## Exercise instructions
Determine how many lines in the listing contain the string "Bodeboca"; respond with the number alone.

## Extracted data

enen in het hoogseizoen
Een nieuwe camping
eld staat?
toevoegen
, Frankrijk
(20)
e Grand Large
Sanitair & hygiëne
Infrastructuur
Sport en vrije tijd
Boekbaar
...
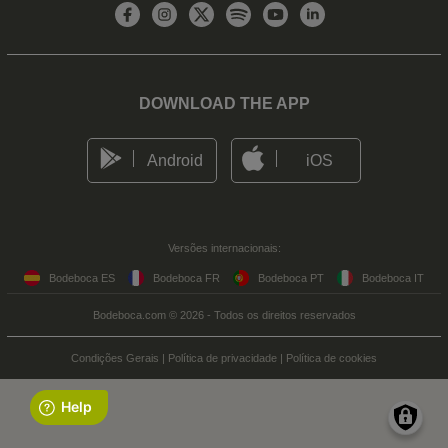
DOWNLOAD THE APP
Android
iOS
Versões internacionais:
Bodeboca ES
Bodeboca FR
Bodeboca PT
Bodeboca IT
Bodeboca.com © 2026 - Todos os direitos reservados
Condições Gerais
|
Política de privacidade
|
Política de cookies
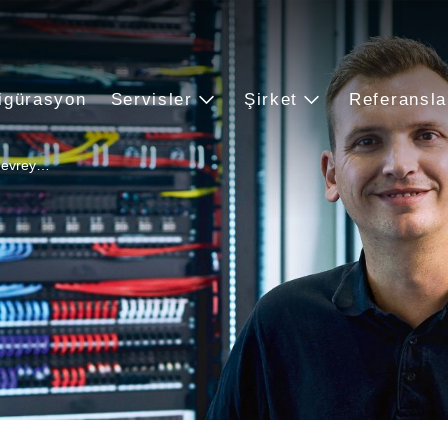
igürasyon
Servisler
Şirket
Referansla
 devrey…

## Your response
5